News

Deadline for school consolidation vote imminent



Published: May 16, 2008

BEVERLY — The numbers don't match up in Mayor Bill Scanlon's elementary school consolidation plan and Superintendent James Hayes' plan, but the School Committee will vote on one of the options.

"He and the superintendent weren't necessarily agreeing on what the (savings in closing McKeown School) is," said School Committee President Annemarie Cesa.

The mayor's proposal, which he kept a secret until Wednesday's School Committee meeting, is his alternative to Hayes' plan to turn McKeown into a secondary alternative school and Cove School into an early childhood education center.

He suggested closing only McKeown and keeping Cove open, and using money made available through the trash fee and recycling savings and other recycling revenue to pay for Cove.

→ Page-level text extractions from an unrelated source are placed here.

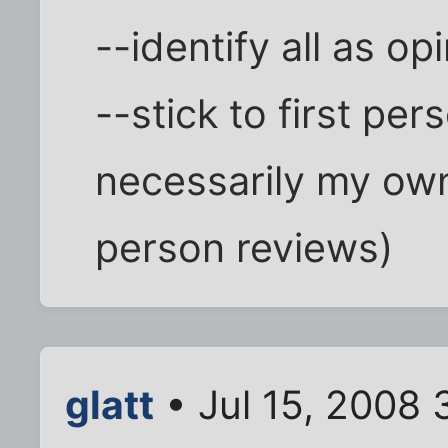
--identify all as op
--stick to first pe
necessarily my own 
person reviews)
glatt
• Jul 15, 2008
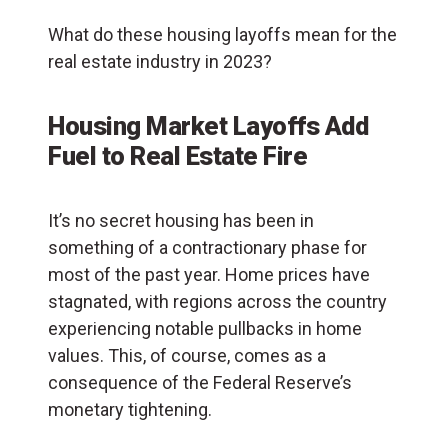
What do these housing layoffs mean for the
real estate industry in 2023?
Housing Market Layoffs Add
Fuel to Real Estate Fire
It’s no secret housing has been in
something of a contractionary phase for
most of the past year. Home prices have
stagnated, with regions across the country
experiencing notable pullbacks in home
values. This, of course, comes as a
consequence of the Federal Reserve’s
monetary tightening.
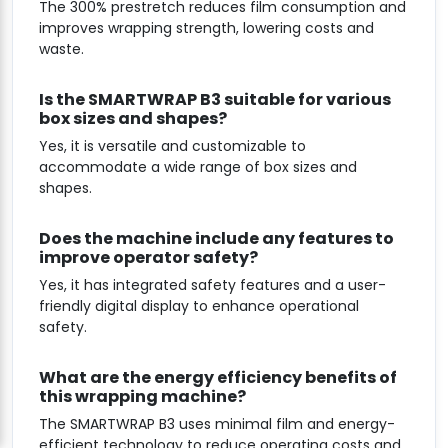
The 300% prestretch reduces film consumption and
improves wrapping strength, lowering costs and
waste.
Is the SMARTWRAP B3 suitable for various
box sizes and shapes?
Yes, it is versatile and customizable to
accommodate a wide range of box sizes and
shapes.
Does the machine include any features to
improve operator safety?
Yes, it has integrated safety features and a user-
friendly digital display to enhance operational
safety.
What are the energy efficiency benefits of
this wrapping machine?
The SMARTWRAP B3 uses minimal film and energy-
efficient technology to reduce operating costs and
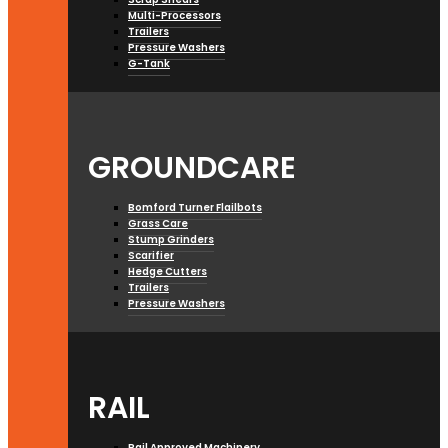
Multi-Processors
Trailers
Pressure Washers
G-Tank
GROUNDCARE
Bomford Turner Flailbots
Grass Care
Stump Grinders
Scarifier
Hedge Cutters
Trailers
Pressure Washers
RAIL
Rail Approved Machinery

It would not mean taking money out of the city's sanitation fund, but rather not putting it in there in the first place. Instead, a total of $680,000 would be moved from the general fund to Beverly's public schools, according to Scanlon's plan.

The savings is a combination of $260,000 from increasing recycling last year, $360,000 from increased trash-fee revenues and $60,000 because the city renegotiated its recycling contract based on increased paper costs.

However, Hayes said it will cost more like $894,000, not $680,000, to keep Cove open — which means there's more than a $200,000 difference between the two plans.

The discrepancy has to do with transportation costs that Hayes said will increase by about $200,000 in implementing the plan to only close one school. There are also other hidden costs, like not cutting as many teachers with the mayor's five-grammar-school model, as well as concerns about how McKeown students would be redistricted, especially when it comes to balancing free and reduced-price lunch kids throughout the district.

School Committee members will hash out the details at a meeting, tentatively scheduled for 7:30 Tuesday night at City Hall, and eventually someone will move to vote on one of the plans. If it doesn't pass, they'll vote on the other plan.

If neither passes, "I'll lock the doors until we agree on something," Cesa said. "We have to come to a consensus."